Over the years Ferguson and United's chief executive David Gill have dealt ruthlessly, and at times brilliantly, in trading players. But football has changed around them. Manchester City, and to a lesser extent Chelsea, are backed by the personal fortunes of very rich men with whom United would struggle to compete at the best of times.

Unfortunately for United this is not the best of times for them financially, in fact it is not even close. In an era when the most profitable football club in Britain had to be at their cash-generating best to compete with the sheikhs and oligarchs ranged against them, United are losing £40m a year in interest payments on the Glazer debt.

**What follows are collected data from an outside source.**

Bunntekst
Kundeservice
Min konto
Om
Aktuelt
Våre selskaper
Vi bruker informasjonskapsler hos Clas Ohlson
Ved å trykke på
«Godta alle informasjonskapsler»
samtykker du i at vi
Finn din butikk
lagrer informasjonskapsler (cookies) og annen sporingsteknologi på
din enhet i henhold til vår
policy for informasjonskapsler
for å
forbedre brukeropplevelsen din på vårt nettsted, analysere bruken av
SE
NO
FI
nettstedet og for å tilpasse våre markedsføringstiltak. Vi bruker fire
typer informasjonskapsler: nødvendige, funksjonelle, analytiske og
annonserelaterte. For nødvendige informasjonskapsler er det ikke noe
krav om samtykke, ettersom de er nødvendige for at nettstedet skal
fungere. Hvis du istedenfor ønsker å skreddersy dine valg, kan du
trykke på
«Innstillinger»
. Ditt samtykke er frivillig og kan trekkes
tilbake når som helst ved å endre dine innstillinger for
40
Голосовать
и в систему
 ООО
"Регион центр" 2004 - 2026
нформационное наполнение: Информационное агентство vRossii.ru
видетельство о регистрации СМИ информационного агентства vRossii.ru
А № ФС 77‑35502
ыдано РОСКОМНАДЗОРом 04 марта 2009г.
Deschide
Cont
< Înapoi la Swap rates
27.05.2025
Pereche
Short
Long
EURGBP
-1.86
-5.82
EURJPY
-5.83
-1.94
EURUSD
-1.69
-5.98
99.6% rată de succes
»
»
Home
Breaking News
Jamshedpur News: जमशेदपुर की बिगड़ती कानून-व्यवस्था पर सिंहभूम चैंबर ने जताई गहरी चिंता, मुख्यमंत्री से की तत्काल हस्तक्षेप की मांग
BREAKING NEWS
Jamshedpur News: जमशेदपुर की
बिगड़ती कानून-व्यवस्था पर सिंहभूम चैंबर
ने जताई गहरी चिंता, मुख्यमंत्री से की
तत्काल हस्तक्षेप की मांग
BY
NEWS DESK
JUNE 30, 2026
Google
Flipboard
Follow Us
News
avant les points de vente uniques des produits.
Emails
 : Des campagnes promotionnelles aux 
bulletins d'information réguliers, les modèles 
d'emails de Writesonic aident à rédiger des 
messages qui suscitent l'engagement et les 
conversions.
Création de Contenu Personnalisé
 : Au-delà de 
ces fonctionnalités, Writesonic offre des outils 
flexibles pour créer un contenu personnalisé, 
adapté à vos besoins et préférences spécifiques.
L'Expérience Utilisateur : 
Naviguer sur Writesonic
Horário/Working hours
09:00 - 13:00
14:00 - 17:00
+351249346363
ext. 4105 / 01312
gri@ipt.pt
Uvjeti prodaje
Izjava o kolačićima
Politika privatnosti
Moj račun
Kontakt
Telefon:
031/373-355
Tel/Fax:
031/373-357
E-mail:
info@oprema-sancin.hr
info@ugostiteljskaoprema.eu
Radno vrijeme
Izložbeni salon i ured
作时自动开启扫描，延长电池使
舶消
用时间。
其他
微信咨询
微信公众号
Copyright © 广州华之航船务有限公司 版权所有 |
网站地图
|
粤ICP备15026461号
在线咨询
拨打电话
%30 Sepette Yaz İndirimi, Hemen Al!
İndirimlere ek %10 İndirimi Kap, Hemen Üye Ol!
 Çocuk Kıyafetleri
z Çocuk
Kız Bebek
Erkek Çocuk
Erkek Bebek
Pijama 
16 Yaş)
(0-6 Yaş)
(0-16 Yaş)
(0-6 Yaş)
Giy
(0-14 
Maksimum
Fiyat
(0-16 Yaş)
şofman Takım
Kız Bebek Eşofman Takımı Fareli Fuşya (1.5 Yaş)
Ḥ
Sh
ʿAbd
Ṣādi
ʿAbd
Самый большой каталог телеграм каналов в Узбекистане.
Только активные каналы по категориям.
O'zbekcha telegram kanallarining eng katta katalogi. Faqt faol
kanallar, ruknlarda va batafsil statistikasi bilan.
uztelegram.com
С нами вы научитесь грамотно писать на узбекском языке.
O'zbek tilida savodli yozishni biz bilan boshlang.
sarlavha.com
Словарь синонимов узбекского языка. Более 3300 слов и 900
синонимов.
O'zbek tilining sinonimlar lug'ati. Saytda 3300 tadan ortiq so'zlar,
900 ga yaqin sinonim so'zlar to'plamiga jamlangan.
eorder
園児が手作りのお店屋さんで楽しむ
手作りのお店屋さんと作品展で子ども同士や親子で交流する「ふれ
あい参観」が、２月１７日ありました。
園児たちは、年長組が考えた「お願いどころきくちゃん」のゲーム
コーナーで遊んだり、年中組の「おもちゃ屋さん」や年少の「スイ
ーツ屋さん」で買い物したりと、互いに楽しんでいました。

It is possible that Rooney could yet be persuaded. Ferguson and Gill could talk him round and promise that his future is best served at a club that can still compete. But the power dynamics at the heart of United are changing. The debt is still there. The bus is revving. But who's driving?

Wilshere merited a red card, but Wenger doesn't

Jack Wilshere's red card against Birmingham City will delight the anti-Arsène Wenger lobby among the Premier League management fraternity, who will point to the foul on Nikola Zigic as evidence that the Arsenal manager is a hypocrite.

It was a bad foul and it was right that Wilshere was sent off. But it is nonsense to argue that everything Wenger has had to say on the subject of reckless tackles is now rendered obsolete because of one incident. He has made some important points on the subject and, no matter how unpopular it has made him, he has stood by those opinions. Something that Danny Murphy found just too hard to do, judging by his retreat on Saturday.

World Cup inquiry needs wider remit

The investigation by The Sunday Times into Fifa corruption over World Cup votes was a fine piece of work and surely confirmed some of the worst fears many have about the 2018 bidding process.

Unfortunately, I can only see this story going one way. Like the Lord Triesman affair or the forthcoming Panorama documentary on Fifa, it will be treated in terms of how much damage it does to the English bid rather than prompting analysis of the activities of those involved in the whole process. Fifa has promised to investigate the allegations itself. It is just a hunch, but my guess is that it will not find any evidence of wrongdoing.